Work to complete: Copy the records below exactly.

(Supplied entries begins)

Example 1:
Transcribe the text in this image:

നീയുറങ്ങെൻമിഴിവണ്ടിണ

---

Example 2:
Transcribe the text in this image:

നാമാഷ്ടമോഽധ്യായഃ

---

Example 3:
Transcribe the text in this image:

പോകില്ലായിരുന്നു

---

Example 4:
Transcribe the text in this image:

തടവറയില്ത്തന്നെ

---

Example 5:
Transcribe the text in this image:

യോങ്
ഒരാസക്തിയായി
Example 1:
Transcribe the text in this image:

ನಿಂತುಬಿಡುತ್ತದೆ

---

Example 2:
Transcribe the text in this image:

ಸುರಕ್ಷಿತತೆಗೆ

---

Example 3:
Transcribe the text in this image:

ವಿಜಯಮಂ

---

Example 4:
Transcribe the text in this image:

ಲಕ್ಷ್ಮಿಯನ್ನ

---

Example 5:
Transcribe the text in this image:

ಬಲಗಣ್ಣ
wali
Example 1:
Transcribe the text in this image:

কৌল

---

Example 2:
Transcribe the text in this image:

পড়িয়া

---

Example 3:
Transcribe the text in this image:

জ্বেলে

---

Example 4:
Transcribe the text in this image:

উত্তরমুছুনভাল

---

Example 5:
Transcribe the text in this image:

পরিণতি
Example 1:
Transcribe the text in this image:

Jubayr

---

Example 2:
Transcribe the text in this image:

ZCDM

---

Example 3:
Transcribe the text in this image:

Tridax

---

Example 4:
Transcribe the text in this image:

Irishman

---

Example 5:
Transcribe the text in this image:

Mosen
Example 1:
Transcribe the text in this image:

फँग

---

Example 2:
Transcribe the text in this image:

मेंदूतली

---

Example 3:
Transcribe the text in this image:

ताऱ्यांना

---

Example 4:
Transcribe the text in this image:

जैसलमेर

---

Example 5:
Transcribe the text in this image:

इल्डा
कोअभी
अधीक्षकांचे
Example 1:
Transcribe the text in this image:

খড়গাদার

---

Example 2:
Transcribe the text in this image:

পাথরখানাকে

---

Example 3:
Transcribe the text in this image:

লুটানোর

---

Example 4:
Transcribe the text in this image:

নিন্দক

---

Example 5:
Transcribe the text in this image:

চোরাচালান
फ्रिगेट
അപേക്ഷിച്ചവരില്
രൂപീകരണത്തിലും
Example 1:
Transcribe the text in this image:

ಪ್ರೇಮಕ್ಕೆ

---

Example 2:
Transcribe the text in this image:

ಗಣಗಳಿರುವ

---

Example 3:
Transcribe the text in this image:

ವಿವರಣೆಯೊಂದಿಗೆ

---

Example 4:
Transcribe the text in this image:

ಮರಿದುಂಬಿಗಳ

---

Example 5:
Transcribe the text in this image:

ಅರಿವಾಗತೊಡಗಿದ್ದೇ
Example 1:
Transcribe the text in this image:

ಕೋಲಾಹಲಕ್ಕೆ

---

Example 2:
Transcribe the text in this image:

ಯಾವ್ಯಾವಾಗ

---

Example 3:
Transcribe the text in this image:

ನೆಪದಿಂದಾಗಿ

(Supplied entries ends)

Your solution:
Example 1:
Transcribe the text in this image:

നീയുറങ്ങെൻമിഴിവണ്ടിണ

---

Example 2:
Transcribe the text in this image:

നാമാഷ്ടമോഽധ്യായഃ

---

Example 3:
Transcribe the text in this image:

പോകില്ലായിരുന്നു

---

Example 4:
Transcribe the text in this image:

തടവറയില്ത്തന്നെ

---

Example 5:
Transcribe the text in this image:

യോങ്
ഒരാസക്തിയായി
Example 1:
Transcribe the text in this image:

ನಿಂತುಬಿಡುತ್ತದೆ

---

Example 2:
Transcribe the text in this image:

ಸುರಕ್ಷಿತತೆಗೆ

---

Example 3:
Transcribe the text in this image:

ವಿಜಯಮಂ

---

Example 4:
Transcribe the text in this image:

ಲಕ್ಷ್ಮಿಯನ್ನ

---

Example 5:
Transcribe the text in this image:

ಬಲಗಣ್ಣ
wali
Example 1:
Transcribe the text in this image:

কৌল

---

Example 2:
Transcribe the text in this image:

পড়িয়া

---

Example 3:
Transcribe the text in this image:

জ্বেলে

---

Example 4:
Transcribe the text in this image:

উত্তরমুছুনভাল

---

Example 5:
Transcribe the text in this image:

পরিণতি
Example 1:
Transcribe the text in this image:

Jubayr

---

Example 2:
Transcribe the text in this image:

ZCDM

---

Example 3:
Transcribe the text in this image:

Tridax

---

Example 4:
Transcribe the text in this image:

Irishman

---

Example 5:
Transcribe the text in this image:

Mosen
Example 1:
Transcribe the text in this image:

फँग

---

Example 2:
Transcribe the text in this image:

मेंदूतली

---

Example 3:
Transcribe the text in this image:

ताऱ्यांना

---

Example 4:
Transcribe the text in this image:

जैसलमेर

---

Example 5:
Transcribe the text in this image:

इल्डा
कोअभी
अधीक्षकांचे
Example 1:
Transcribe the text in this image:

খড়গাদার

---

Example 2:
Transcribe the text in this image:

পাথরখানাকে

---

Example 3:
Transcribe the text in this image:

লুটানোর

---

Example 4:
Transcribe the text in this image:

নিন্দক

---

Example 5:
Transcribe the text in this image:

চোরাচালান
फ्रिगेट
അപേക്ഷിച്ചവരില്
രൂപീകരണത്തിലും
Example 1:
Transcribe the text in this image:

ಪ್ರೇಮಕ್ಕೆ

---

Example 2:
Transcribe the text in this image:

ಗಣಗಳಿರುವ

---

Example 3:
Transcribe the text in this image:

ವಿವರಣೆಯೊಂದಿಗೆ

---

Example 4:
Transcribe the text in this image:

ಮರಿದುಂಬಿಗಳ

---

Example 5:
Transcribe the text in this image:

ಅರಿವಾಗತೊಡಗಿದ್ದೇ
Example 1:
Transcribe the text in this image:

ಕೋಲಾಹಲಕ್ಕೆ

---

Example 2:
Transcribe the text in this image:

ಯಾವ್ಯಾವಾಗ

---

Example 3:
Transcribe the text in this image:

ನೆಪದಿಂದಾಗಿ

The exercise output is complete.